DETROIT A Saudi man was arrested at Detroit Metropolitan Airport after federal agents said he lied about why he was traveling with a pressure cooker, according to a court documents filed Monday.

Two pressure cookers were used in the Boston Marathon bombings last month.

Hussain Al Kwawahir was being held Monday in Detroit on allegations of using a passport with a missing page and lying to Customs and Border Protection agents.

A criminal complaint says Al Kwawahir arrived at the airport Saturday on a flight from Saudi Arabia via Amsterdam. The complaint says Al Kwawahir told agents he was visiting his nephew, who he said is a student at the University of Toledo in Ohio.

The complaint says Al Kwawahir originally said he brought the pressure cooker with him because pressure cookers aren't sold in America, then later said his nephew had bought one but it "was cheap" and broke after one use.

On Monday, Al Kwawahir's nephew said the case is a misunderstanding, and that the pressure cooker his uncle was bringing for him so he could make lamb. Nasser Almarzooq told The Associated Press that he'd asked his uncle to bring him a pressure cooker because the ones he bought in the U.S. didn't work.

Officials said the device was found during baggage inspection, CBS Detroit reports.

Agents said they also noticed a page was missing from Al Kwawahir's passport from Saudi Arabia.
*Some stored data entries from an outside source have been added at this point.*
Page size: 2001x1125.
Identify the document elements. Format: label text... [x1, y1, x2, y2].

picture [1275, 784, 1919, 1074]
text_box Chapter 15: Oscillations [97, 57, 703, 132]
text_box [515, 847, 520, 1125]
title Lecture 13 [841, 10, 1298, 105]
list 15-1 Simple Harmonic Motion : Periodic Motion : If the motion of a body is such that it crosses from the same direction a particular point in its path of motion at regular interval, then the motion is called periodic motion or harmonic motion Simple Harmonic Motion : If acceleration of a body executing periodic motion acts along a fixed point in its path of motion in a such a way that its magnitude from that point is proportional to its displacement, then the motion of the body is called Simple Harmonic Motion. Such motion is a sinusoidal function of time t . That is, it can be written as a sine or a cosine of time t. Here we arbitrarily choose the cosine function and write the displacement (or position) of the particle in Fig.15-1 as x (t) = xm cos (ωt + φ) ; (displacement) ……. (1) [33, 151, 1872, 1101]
He told them he didn't how it had been removed, and said the document had been locked in a box that only he, his wife, and three children have access to in his home, according to the complaint.
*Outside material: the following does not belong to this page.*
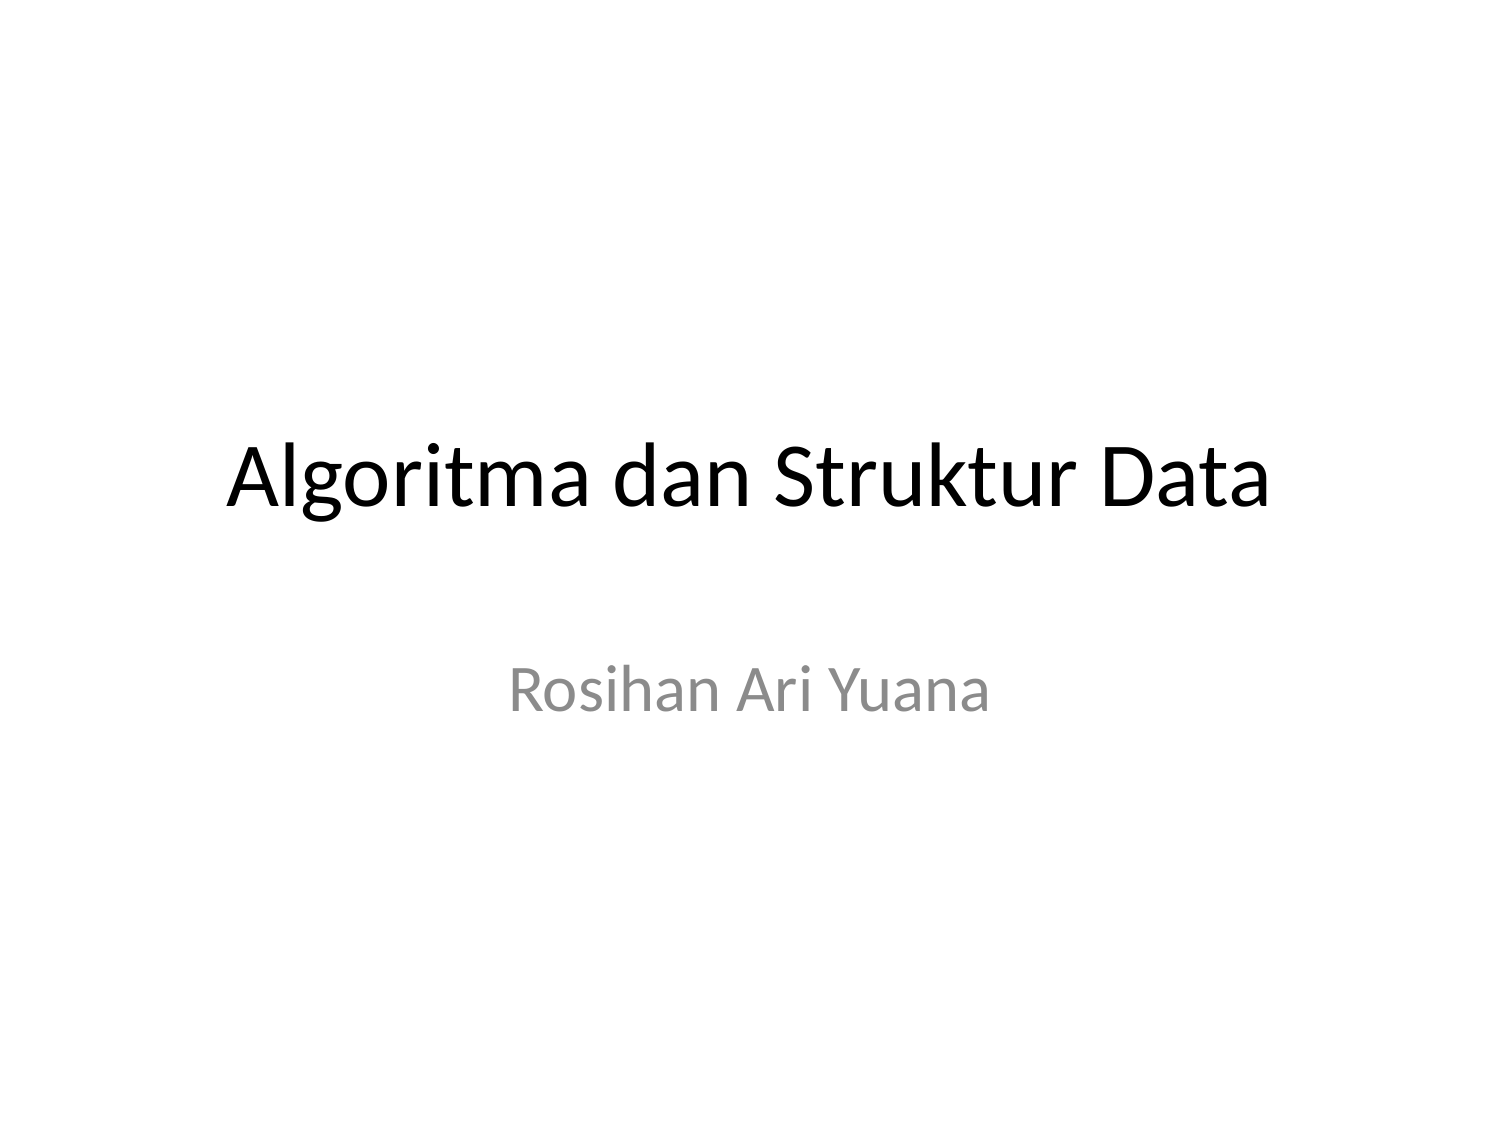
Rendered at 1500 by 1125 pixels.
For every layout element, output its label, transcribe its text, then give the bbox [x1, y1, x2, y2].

title Algoritma dan Struktur Data [112, 349, 1388, 591]
subtitle Rosihan Ari Yuana [225, 637, 1275, 925]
Al Kwawahir was read his Miranda rights, which he said he understood, and he invoked his right to remain silent, according to the complaint.

A Monday detention hearing for Al Kwawahir was delayed and a message seeking comment about whether he has an attorney was left with a spokeswoman for the U.S. attorney's office in Detroit.

Authorities say brothers Tamerlan and Dzhokhar Tsarnaev set off two shrapnel-packed pressure-cooker bombs April 15 near the Boston Marathon finish line, an attack that killed three people and injured more than 260.